Its fossils occur between approximately 110 and 100 million years ago. Values shown here are approximate and reflect the current curated seed dataset.
Form and function
The skull was high and short, with a strongly curved rostral bone forming the core of a keratin-covered upper beak. Large eye sockets and outwardly expanded jugal bones gave the head a broad, angular outline, but there was no enlarged neck frill. Teeth were confined behind the beak; oblique wear facets show that the jaws processed vegetation rather than merely clipping it. Each hand had four digits, a reduction from the five-fingered condition of many early ornithischians. The hind limbs were substantially longer and more robust than the forelimbs, supporting habitual bipedal locomotion. Several referred P. mongoliensis skeletons contain tightly associated polished stones interpreted as gastroliths, although exactly how much grinding occurred in the gut remains debated.
Evolutionary position
The path at left shows one simplified placement from Dinosauria to this species. Each step is clickable. Alternative results may be supported by different datasets or character analyses.
Open interactive positionScale
Simplified length comparison using preferred dataset estimates; body shape and posture are not represented.
Scientific record
During the American Museum of Natural History’s 1922 Central Asiatic Expedition, a Mongolian driver recorded as Wong found the ‘Red Mesa skeleton’ at Öösh in the Artsa Bogdo Basin. The specimen, AMNH 6254, includes a skull and much of an articulated skeleton. Henry Fairfield Osborn introduced Psittacosaurus mongoliensis in 1923 and provided a fuller description in 1924. In the same work he named another expedition skeleton Protiguanodon mongoliense; later study placed that animal within Psittacosaurus and generally treated the name as a synonym of P. mongoliensis. Additional Mongolian specimens, including juveniles and histologically sampled long bones, have made the species important for studying early ceratopsian growth.
Discovery credit: Wong (Central Asiatic Expedition driver).

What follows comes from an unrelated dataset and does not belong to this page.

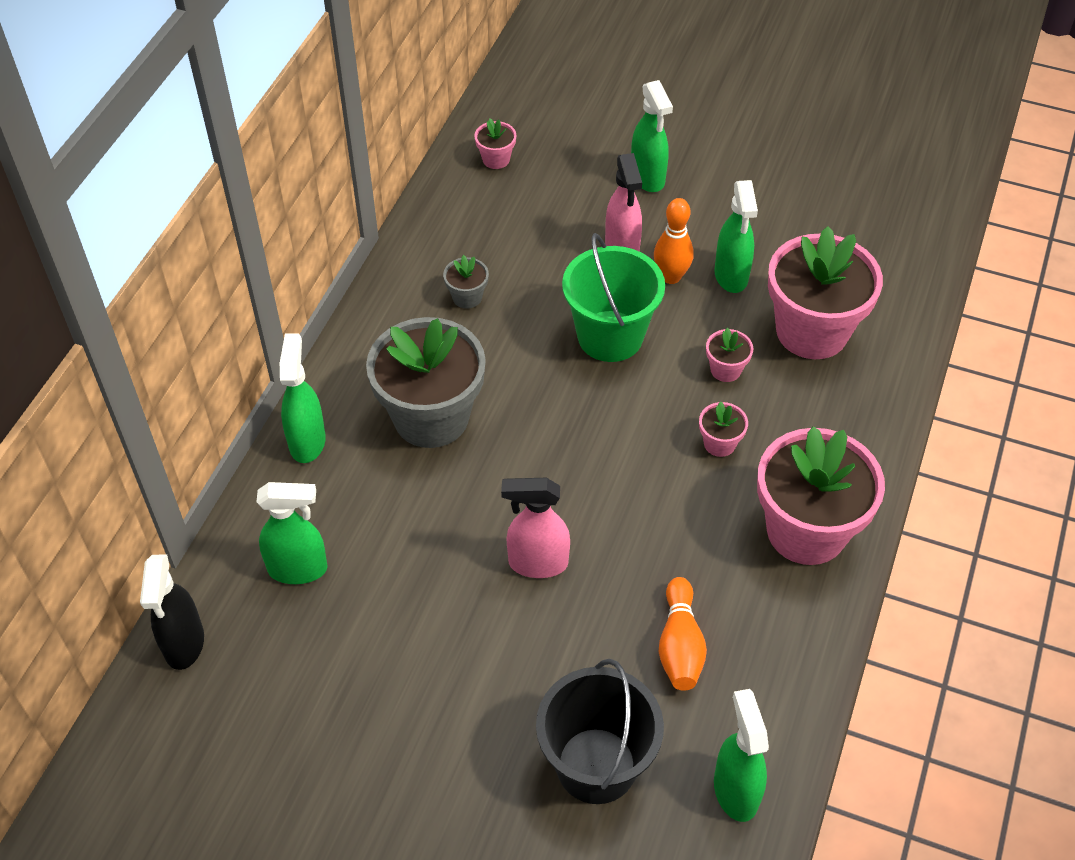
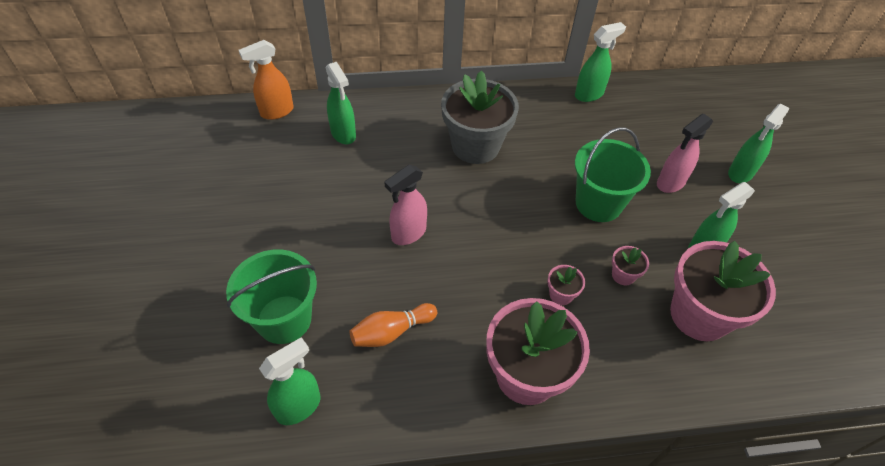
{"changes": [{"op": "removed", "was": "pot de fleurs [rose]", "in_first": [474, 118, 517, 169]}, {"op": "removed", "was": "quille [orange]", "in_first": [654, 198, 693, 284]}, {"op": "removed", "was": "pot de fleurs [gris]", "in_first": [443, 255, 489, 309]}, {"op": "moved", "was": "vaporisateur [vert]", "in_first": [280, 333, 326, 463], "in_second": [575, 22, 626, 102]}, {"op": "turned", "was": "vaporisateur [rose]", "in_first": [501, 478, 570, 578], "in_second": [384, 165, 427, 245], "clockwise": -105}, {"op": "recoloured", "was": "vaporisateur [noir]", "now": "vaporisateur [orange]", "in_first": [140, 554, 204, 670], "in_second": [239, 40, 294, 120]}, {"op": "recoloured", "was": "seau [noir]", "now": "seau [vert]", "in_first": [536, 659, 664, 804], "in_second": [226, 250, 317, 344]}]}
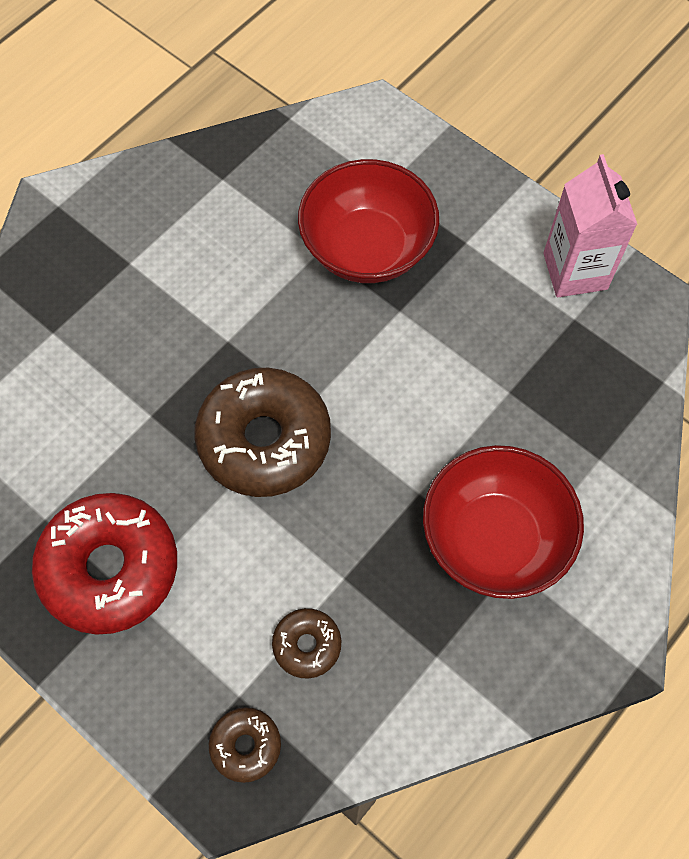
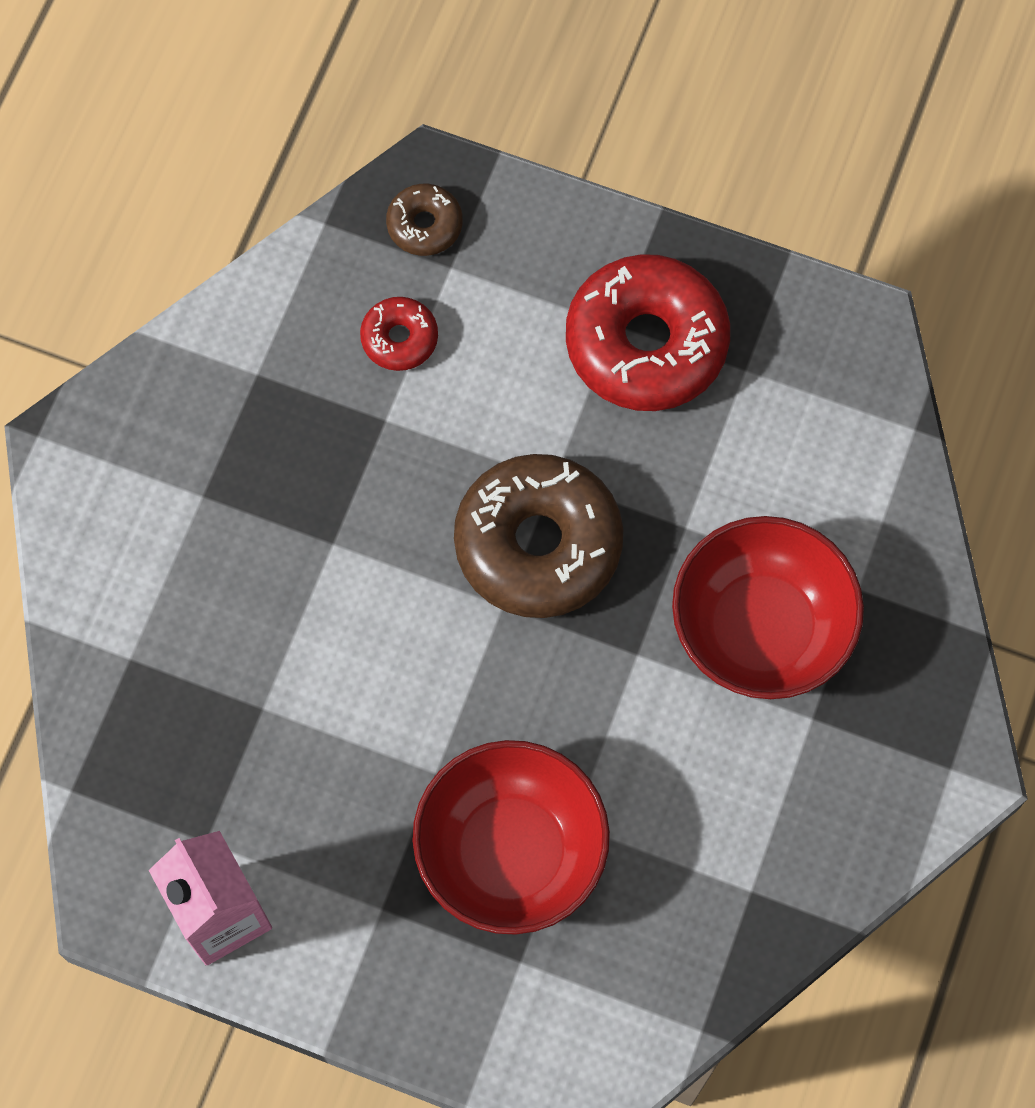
{"changes": [{"op": "moved", "was": "bol [rouge]", "in_first": [423, 445, 584, 599], "in_second": [672, 516, 864, 699]}, {"op": "recoloured", "was": "beignet [marron]", "now": "beignet [rouge]", "in_first": [272, 608, 341, 679], "in_second": [360, 297, 438, 371]}]}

Naming authors: Henry Fairfield Osborn.
Palaeoenvironment
The Öösh locality lay in an inland Early Cretaceous basin in what is now southern Mongolia. Its terrestrial sediments preserve an ecosystem much less densely sampled than the younger Gobi dune fields. The available rocks and fauna are compatible with a seasonally dry landscape crossed by local water sources, but the precise mix of dunes, floodplains and vegetated ground is not securely resolved. The formation’s age has also been assigned differently in the literature, so this profile uses a cautious Aptian–Albian interval rather than presenting one exact date as settled.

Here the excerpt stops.